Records
==============================
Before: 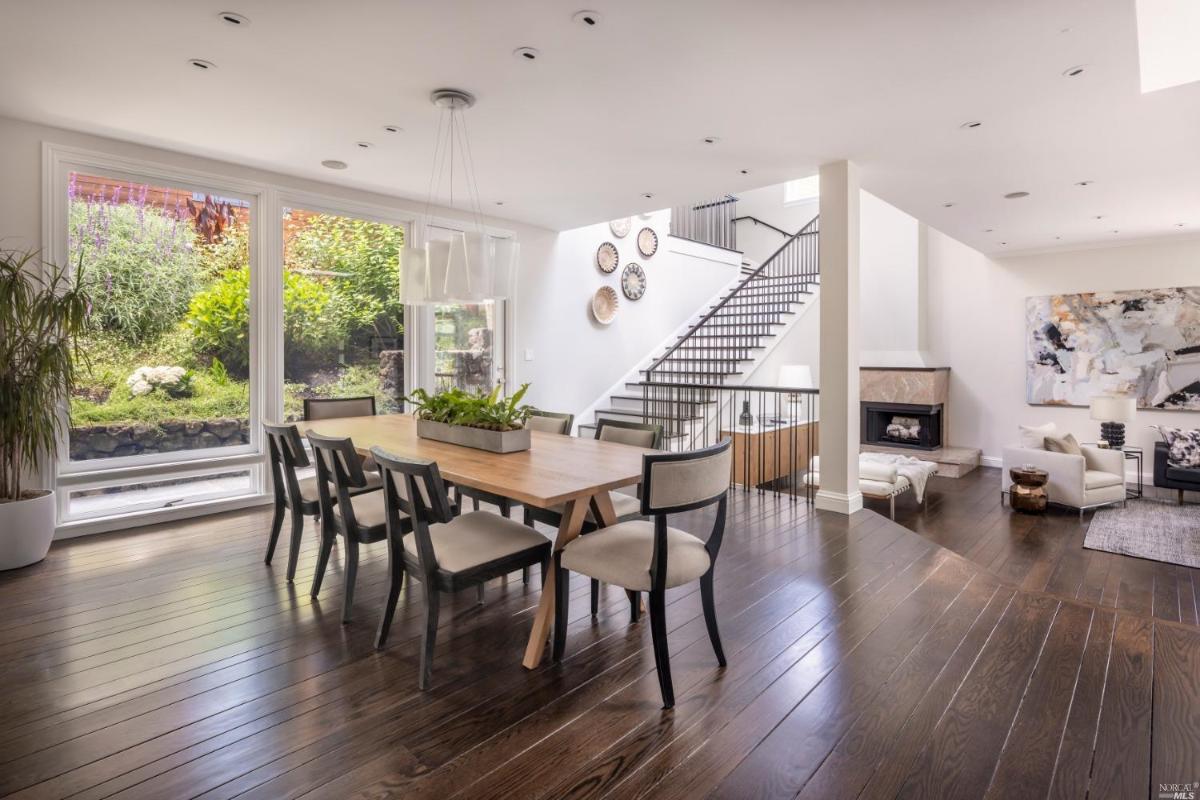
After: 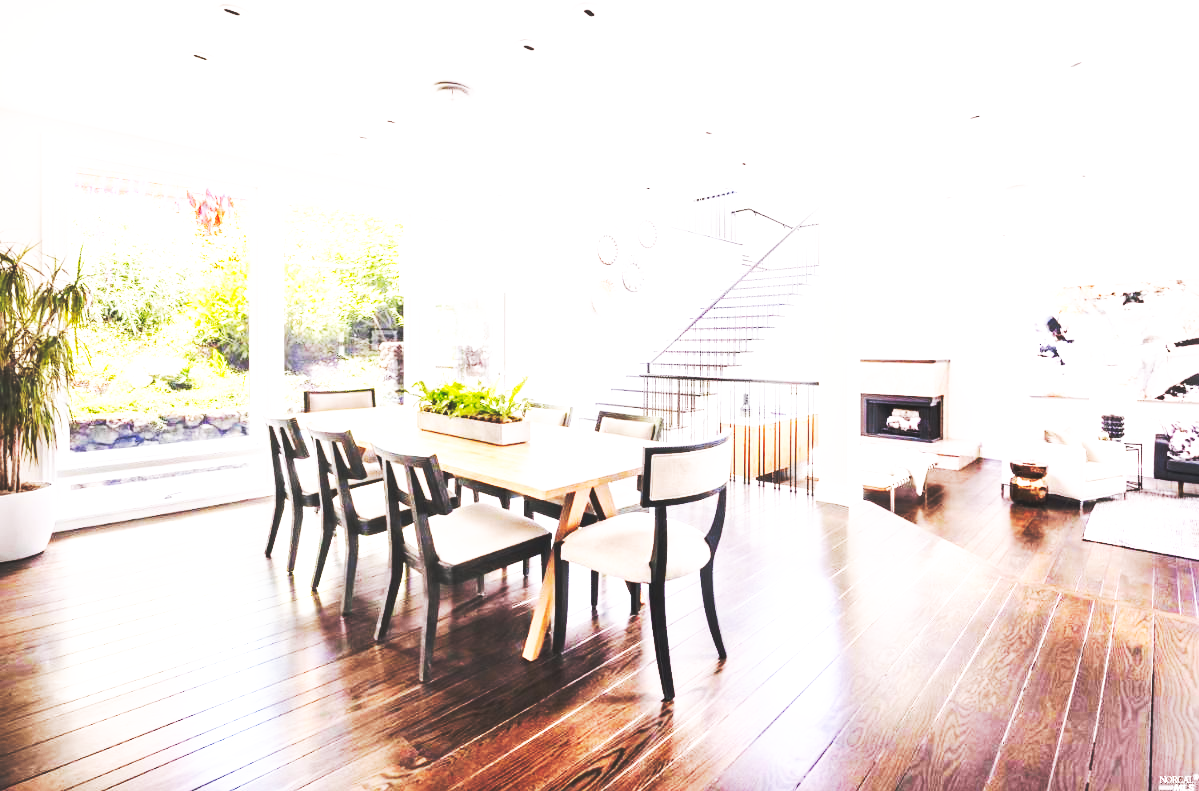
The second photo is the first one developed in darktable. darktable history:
crop: top 1.049%, right 0.001%
white balance: red 1.004, blue 1.024
base curve: curves: ch0 [(0, 0.015) (0.085, 0.116) (0.134, 0.298) (0.19, 0.545) (0.296, 0.764) (0.599, 0.982) (1, 1)], preserve colors none
exposure: black level correction 0, exposure 1.2 EV, compensate exposure bias true, compensate highlight preservation false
==============================
§ **Direction**:
Rewrite the lines above so that "developed" becomes "processed" and everything else stays the same. Leave the pictures out of your answer.

§ **Complete answer**:
Before: 
After: 
The second photo is the first one processed in darktable. darktable history:
crop: top 1.049%, right 0.001%
white balance: red 1.004, blue 1.024
base curve: curves: ch0 [(0, 0.015) (0.085, 0.116) (0.134, 0.298) (0.19, 0.545) (0.296, 0.764) (0.599, 0.982) (1, 1)], preserve colors none
exposure: black level correction 0, exposure 1.2 EV, compensate exposure bias true, compensate highlight preservation false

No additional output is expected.